Fuentes del banco le señalan a este medio que el cuadro se repite en casi todas las agencias de esa casa. Y cabe recordar que esa banca se especializa en el pago de haberes jubilatorios y pensiones, es decir que la mayoría de los concurrentes integra el grupo de riesgo del coronavirus. (La Defensa)
Esto se repite durante todo el año. Los días de cobro, regidos por los números de documento, la afluencia de jubilados y de quienes cobran algunos de los subsidios del Estado, la aglomeración es impresionante. Si bien esa sucursal posee un amplio salón con sillas, no alcanza para la cantidad de mayores que las ocupan. Largas filas frente a cajeros automáticos y demasiada gente esperando cobrar por caja, hace que en tiempos de no coronavirus igual se esté expuesto, sobre todo frente a resfríos u otras dolencias respiratorias invernales. Y en verano, al dengue.

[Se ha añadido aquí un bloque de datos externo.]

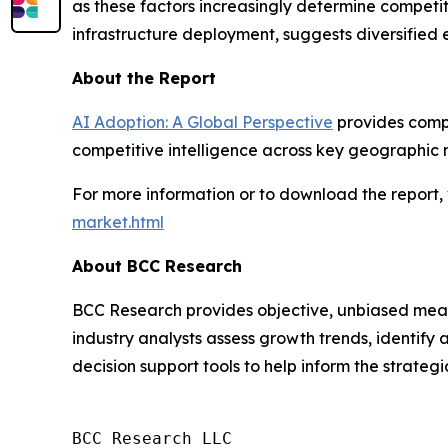
as these factors increasingly determine competit
infrastructure deployment, suggests diversified
About the Report
AI Adoption: A Global Perspective
provides compr
competitive intelligence across key geographic 
For more information or to download the report, 
market.html
About BCC Research
BCC Research provides objective, unbiased meas
industry analysts assess growth trends, identif
decision support tools to help inform the strateg
BCC Research LLC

Es hora que Anses revea el sistema de pagos y dicte otro tipo de cronograma, que reparta mejor la afluencia de los ancianos. Y que no envíe más gente a esa sucursal. Esperas de tres horas se han dado para cobrar la jubilación: un despropósito.
¿No dicen que van a cuidar a los adultos mayores? Bueno, en este tema se les escapó la tortuga.
Visiten al banco en días de cobro y lo verán. Estas cosas no se resuelven solamente desde un escritorio. El gobierno y ANSES deben ocuparse de los jubilados, sobre todo en tiempos de virus.